Parliamentary pensions’ punishment of defence | James Graham

A government’s primary duty is the defence of the realm. Most politicians acknowledged this but did not attempt to reflect it in policy until a European land war forced their hand.  After years of neglect, Britain has committed to a 25 per cent increase in defence spending: worthwhile, though not far enough. Chancellor Rachel Reeves has said “this is a generational moment for our continent.” Starmer has described defence as “the number one priority of this government.” 

ESG’s capture of British finance is far reaching

This renewed vigour will be meaningless if ESG orthodoxy continues to lock investment out of the defence industry. Labour appears to agree. In March, 100 of their parliamentarians wrote to Britain’s Banks and fund managers, urging them to ensure that ESG considerations do not slow investment into defence. They argued that we need to turn on “the financial taps to the (defence) firms that stand ready to deliver the best of British innovation, capability and skills.”

But ESG’s capture of British finance is far reaching, with the demonisation of defence embedded in almost every pension scheme. 

As with many problems, it is easier to blame somebody far away, and Britain’s Banks and Fund Managers are an easy target. Yet MPs need to be aware of their own funds, within the Parliamentary Contributory Pension Fund (PCPF), and how it is beholden to the ESG view of defence.

The PCPF manages £1.2 billion and is controlled by a board of trustees, consisting of current and former MPs. Its chairman is Sir Brian Donohoe, a former Labour MP and trade unionist. Half of the £1.2bn is invested in equities and the majority of that is invested in “sustainable” funds: crucially, these blacklist the defence industry. MPs are right to criticise woke anti-defence attitudes in the financial industry: but regime change starts at home.

The largest single holding within the PCPF is the Blackrock Low Carbon Fund, which accounts for 40% of equity holdings. The fund is fully committed to ESG, and “seeks to limit and/or exclude direct investment into companies that have exposure to controversial or nuclear weapons.”

It is odd that parliament would invest heavily in a fund that excludes nuclear weaponry, when most MPs surely agree with Prime Minister Starmer that “with rising threats from Russia, China, and others, Trident remains essential to keeping Britain safe.”  

Blackrock’s exclusions have resulted in an investment portfolio, which does not include a single British defence firm. 

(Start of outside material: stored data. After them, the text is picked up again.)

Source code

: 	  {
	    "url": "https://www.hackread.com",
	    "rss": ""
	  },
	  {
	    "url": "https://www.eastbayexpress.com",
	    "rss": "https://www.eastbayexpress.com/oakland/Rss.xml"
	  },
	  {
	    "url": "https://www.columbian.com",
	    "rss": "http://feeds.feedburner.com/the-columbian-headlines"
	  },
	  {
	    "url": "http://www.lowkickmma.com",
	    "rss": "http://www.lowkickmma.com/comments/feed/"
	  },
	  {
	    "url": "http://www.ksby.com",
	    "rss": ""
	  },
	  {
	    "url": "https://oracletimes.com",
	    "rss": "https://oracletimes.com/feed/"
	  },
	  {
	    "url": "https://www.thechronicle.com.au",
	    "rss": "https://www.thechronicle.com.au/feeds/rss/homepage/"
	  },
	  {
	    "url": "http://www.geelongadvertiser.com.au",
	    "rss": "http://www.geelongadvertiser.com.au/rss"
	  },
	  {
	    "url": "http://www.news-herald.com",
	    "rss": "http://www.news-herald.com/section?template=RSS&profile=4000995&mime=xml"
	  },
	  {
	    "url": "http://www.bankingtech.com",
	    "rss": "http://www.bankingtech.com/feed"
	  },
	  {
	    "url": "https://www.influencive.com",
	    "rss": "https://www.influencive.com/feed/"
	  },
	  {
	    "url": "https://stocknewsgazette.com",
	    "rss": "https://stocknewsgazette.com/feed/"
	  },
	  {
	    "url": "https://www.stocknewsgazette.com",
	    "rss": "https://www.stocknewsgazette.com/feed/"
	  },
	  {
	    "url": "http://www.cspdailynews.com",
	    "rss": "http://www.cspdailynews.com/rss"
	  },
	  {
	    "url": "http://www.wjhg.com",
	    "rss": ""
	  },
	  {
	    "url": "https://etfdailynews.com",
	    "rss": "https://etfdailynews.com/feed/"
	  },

The second largest investment is the Schroders Sustainable Multi-Factor Equity Fund at 31 per cent of equity holdings. The story is much the same, though Schroders is more explicit. Schroders’ sustainability guidance states that they will not invest in a company deriving more than 5 per cent of its revenue from weapons sales. Therefore, under the guise of sustainability, the Schroders fund helps ensure that MPs’ pension funds stay a safe distance from the firms defending Britain.

These two investments show that at least 70 per cent of the PCPF’s equity holdings exclude defence. 

We cannot know how much the PCPF would invest in defence without these exclusions. However, the FTSE 100 has an exposure to defence of 2 per cent. Using this 2 per cent as a proxy, we can estimate that MPs, via their pensions, are withholding £12 million of capital from British defence. An amount greater than the total valuation of many defence SMEs.

An even more pertinent issue is that if the pensions of those most avidly supporting defence exclude investment into defence, what does this mean for everyone else and their pensions? 

If you haven’t, it is probably time to log into your pension and check both that defence isn’t being excluded, and that your pension is focused on maximising returns. As a rule of thumb, if the fund your money is invested in includes the terms “ESG,” “Sustainable,” or “Ethical,” you should be worried.

ESG investing is essentially a social scoring system, in which subjective judgements are made by people whose values don’t represent the public. This is how we have arrived in a situation where MPs’ pensions are not invested in BAE Systems, a cornerstone of the defence industry, but are invested, for example, in PetroChina, the Chinese state oil company, and in Tencent Holdings, operator of WeChat, apparently an integral part of China’s surveillance apparatus. 

This is also bad for PCPF finances. Since 2022, BAE Systems, Rolls Royce and Babcock have returned 181 per cent, 525 per cent and 100 per cent respectively. Returns denied to the PCPF. The PCPF is a defined benefit pension scheme, meaning that MPs are guaranteed a pensionable income. Underperformance is paid for by British taxpayers who will have to step in and plug the gap.

The Labour MPs who wrote to Britain’s banks and fund managers should now turn to the PCPF trustees and have them divest from funds which punish defence.